─── 展示文段 ───

金朝入主中原后,继续实行尊崇儒学的文化政策,封赐孔氏后裔。金章宗明昌年间,下诏修建因战乱毁坏的孔庙,修缮完毕后,明昌六年“亲行释奠之礼”。这次重修不仅扩大了藏书楼的规模,还应大学士党怀英之请,“赐名揭诸其上,以观示四方”。金章宗遂赐名“奎文阁”,沿用至今。此次重修是孔庙乃至儒学史上的一件大事,也奠定了奎文阁的基本格局。
明清重修与藏书
明弘治十二年,孔庙因雷击起火,大部分建筑被毁。其后,山东巡抚都御史徐源力主新建奎文阁。据大学士李东阳所撰《奎文阁赋》载,奎文阁建成后,“栋宇相埒,金碧交映……徐公既购书数百卷付衍圣公闻韶,令典籍孙世忠守之,四方藩郡闻而致者日益富”。李东阳将此事刻记于碑,至今立于奎文阁廊下东首,成为了解奎文阁发展史的宝贵物证。清初统治者为稳固局势,对孔子的尊崇达到空前高度,除屡加封赐外,还多次修葺孔庙。雍正二年,孔庙再遭火灾。雍正帝遂下旨重修,七年乃竣,不仅“悉复其旧,宏敞有加焉”,还“屋用黄瓦”。今日所见的奎文阁,便是此次修葺后的杰作、中国纯木质结构建筑的典范,被梁思成评价为中国古建筑中“一座不多见的特例”。

─── 原始数据 ───

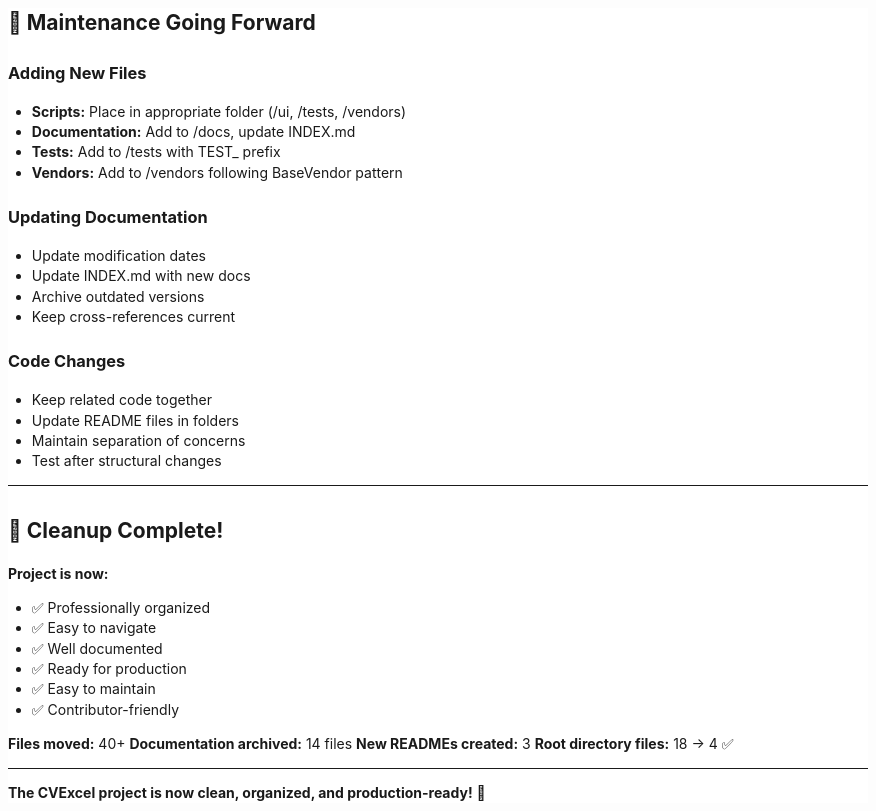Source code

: 
## 📝 Maintenance Going Forward

### Adding New Files
- **Scripts:** Place in appropriate folder (/ui, /tests, /vendors)
- **Documentation:** Add to /docs, update INDEX.md
- **Tests:** Add to /tests with TEST_ prefix
- **Vendors:** Add to /vendors following BaseVendor pattern

### Updating Documentation
- Update modification dates
- Update INDEX.md with new docs
- Archive outdated versions
- Keep cross-references current

### Code Changes
- Keep related code together
- Update README files in folders
- Maintain separation of concerns
- Test after structural changes

---

## 🎉 Cleanup Complete!

**Project is now:**
- ✅ Professionally organized
- ✅ Easy to navigate
- ✅ Well documented
- ✅ Ready for production
- ✅ Easy to maintain
- ✅ Contributor-friendly

**Files moved:** 40+
**Documentation archived:** 14 files
**New READMEs created:** 3
**Root directory files:** 18 → 4 ✅

---

**The CVExcel project is now clean, organized, and production-ready!** 🚀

───

### 你要做的:
**a.** 在奎文阁选段中,金章宗给藏书楼赐的名称是什么?
**b.** 以下说法是否与奎文阁选段相符?请逐项回答“是”或“否”,并引用选段中起决定作用的原话:(i)金章宗于明昌六年亲自举行了释奠之礼;(ii)明弘治十二年,孔庙因地震而大部分建筑被毁;(iii)李东阳记事的石碑立在奎文阁廊下西首。
**c.** 请从奎文阁选段中摘录从“金朝入主中原后,继续实行尊崇”到“上的一件大事,也奠定了奎文阁的基本格局。”的这一部分,一字不改。
作答时只以奎文阁选段为依据。

### 活动答案:
**a.** 金章宗赐名“奎文阁”。

**b.**
(i)是:“明昌六年“亲行释奠之礼””。
(ii)否:“孔庙因雷击起火,大部分建筑被毁”。
(iii)否:“至今立于奎文阁廊下东首”。

**c.**
金朝入主中原后,继续实行尊崇儒学的文化政策,封赐孔氏后裔。金章宗明昌年间,下诏修建因战乱毁坏的孔庙,修缮完毕后,明昌六年“亲行释奠之礼”。这次重修不仅扩大了藏书楼的规模,还应大学士党怀英之请,“赐名揭诸其上,以观示四方”。金章宗遂赐名“奎文阁”,沿用至今。此次重修是孔庙乃至儒学史上的一件大事,也奠定了奎文阁的基本格局。